In some cases there are negative correlations. For instance, if you take the Sensex against the Japanese Yen, the correlation is -79%. The cells are coloured based on their correlation values. Greens indicate strong positive correlation. Reds indicate strong negative correlation.
These are also grouped hierarchically. On the left, we have a series of lines indicating clusters. The most similar securities are grouped together. So FTSE and S&P with a 98% correlation are very close. The ones that are less correlated are kept further away based on a tree-structure.
This leads to clustering of securities. For example, there is a green block in the center which has SGD, JPY, XAU, CHF and CNY. All of these are fairly well correlated. When any one currency in this block goes up, all the others go up as well. When any one goes down, all others go down as well.
Similarly, you have another block to its top left: S&P, FTSE, Sensex and to a certain extent, the Pakistani Rupee. These move together as a block as well.
But when this block goes up, all the currencies in the other block go down, as indicated by the red negative correlations between these two blocks.
This can be used very easily for decision making. For example, one client who was trading with Singapore and Japan looked at the strong correlation and decided to consolidate their holdings in Japanese Yen. They then moved up and down this column to find a good hedge. FTSE looked like a good hedge – it was the most negatively correlated with JPY at that time -- and they decided to place a third of their portfolio in FTSE.

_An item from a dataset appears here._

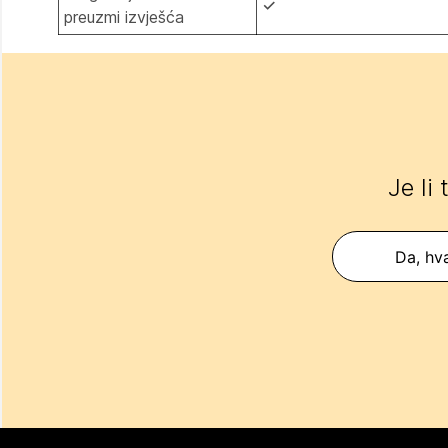
✓
preuzmi izvješća
Je li
Da, hva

A sheet like this improves people’s understanding of relatively complex data, and results in significantly increased trade volumes.
We were working with a restaurant who had 7 months’ worth of sales data, and asked what we could do with this data. It was a fairly open-ended problem.
Among other things, we looked at the various product categories they sold, such as starters, breads, desserts, etc. and the pairwise correlations between each of these.
The number in each cell shows the pairwise correlation between any two products. The 17 on the top left, for example, indicates a 17% correlation between side dishes and meals. The scatter plots diagonally opposite show the correlations between these visually as well. These are colour coded based on the correlation. The redder it is, the more negative the correlation. The greener it is, the more positive the correlation.
There are a few patterns that emerge. For example: desserts are positively correlated with every product. The row and column are green right through, indicating that it doesn’t matter what people eat – they usually have desserts at the end.
Starters are an interesting category. They were introduced 4 years ago as a loss-leader, with the aim of increasing the restaurant’s menu variety and to bring in footfall. As a result, they were priced at cost. You can see from this that starters sell well with breads (rotis, naans, etc). They sell well with desserts, but then, everything sells well with desserts. But they reduce the sales of every other product!
What’s been happening is that since starters were so attractive, people were coming in, ordering starters and desserts, and leaving. As a result, this initiative had been a net loss for the profit margin, though it had not been spotted for nearly four years.